__Your goal__
Each line of the listing must be transcribed exactly, except for the images, which should be excluded.

__Extracted entries__

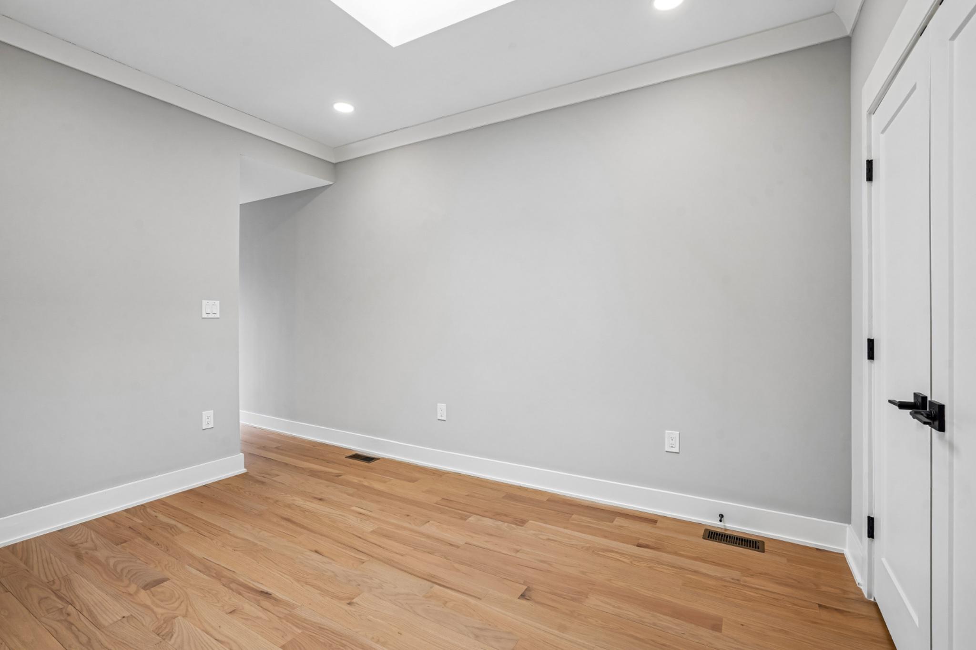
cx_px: 488
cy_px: 325
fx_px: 434
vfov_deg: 73.7
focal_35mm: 16
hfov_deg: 96.7
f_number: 8
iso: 200
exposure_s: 1/20
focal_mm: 16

__Solved exercise__
cx_px: 488
cy_px: 325
fx_px: 434
vfov_deg: 73.7
focal_35mm: 16
hfov_deg: 96.7
f_number: 8
iso: 200
exposure_s: 1/20
focal_mm: 16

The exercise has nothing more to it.